藤田俊哉の日欧蹴球比較論BACK NUMBER
欧州クラブは日本人選手のここを見る。
藤田俊哉が考える海外移籍の核心。
posted2017/07/27 11:30
text by
藤田俊哉Toshiya Fujita
photograph by
Toshiya Fujita
当時はまだ「移籍」という言葉は、身近なものではなかった。
この言葉を意識するようになったのは、プロサッカーリーグ(Jリーグ)がスタートした1993年頃から。日本人選手にとってはまだ縁遠いものだったが、今後は日本のサッカー界にも馴染んでいくのではないかと私は感じていた。
その当時の「移籍」は、どちらかといえばネガティブに感じられていた記憶がある。
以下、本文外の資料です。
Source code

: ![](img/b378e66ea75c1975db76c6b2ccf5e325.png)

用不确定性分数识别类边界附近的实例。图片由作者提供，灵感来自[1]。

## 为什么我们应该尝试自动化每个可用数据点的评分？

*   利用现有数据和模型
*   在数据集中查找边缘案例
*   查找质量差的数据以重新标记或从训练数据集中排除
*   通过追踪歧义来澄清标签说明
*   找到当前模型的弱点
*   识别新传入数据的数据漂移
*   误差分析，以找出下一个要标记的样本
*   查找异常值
移籍する日本人選手はJFLからJリーグクラブへ移ることがメインで、Jリーグのクラブ間の移籍はまずない……というよりも、できないと考えられていた。移籍は助っ人外国人が行うものだというイメージを持っていた選手も多かったはずである。
そんな時代だったので、日本人選手の国内移籍は世間的にもタブーのように扱われていた。しかしJリーグも25年が経過し、当時タブーと見られていた「移籍」に対する考え方、その使い方、制度など取り巻く環境のすべてが大きく変わった。今では国内移籍も頻繁にあり、日本代表選手が国内で移籍しても不思議ではない。
今日まで移籍には多くのドラマがあり、人々の感情をいろんな方向に揺り動かしてきた。それらのすべてがJリーグの歴史であって、この先もずっと続いていくことになるのだろう。
「規律を忠実に守る」という評価ポイント。
Jリーグの誕生後しばらくの間は、日本人選手には国内ルールが適用され、外国人選手とは異なる移籍制度が運用されてきた。現在はFIFAの定めるルールに統一されており、同じ条件での移籍が可能となっている。
Jリーグによって、日本サッカーのレベルは格段に上がった。それと同様にルール改正も進み、国内のみならず海外への移籍も頻繁に見られるようになった。それでもまだヨーロッパをはじめとする海外への移籍には、シーズン開幕時期の違いやサッカー文化の違いなどがあり、簡単になったとまではいえない状況だ。
カズさん(ジェノア)や中田英寿(ペルージャ)らのイタリア・セリエAへの移籍と活躍をきっかけに、日本人選手の世界への扉が開かれた。先人に続いた多くの選手たちの存在もあって、いまでは日本人の力はヨーロッパでも認められている。特に「規律を忠実に守る」という日本人の特徴、私たちにとっては特別とも思えないこのポイントが高く評価されている。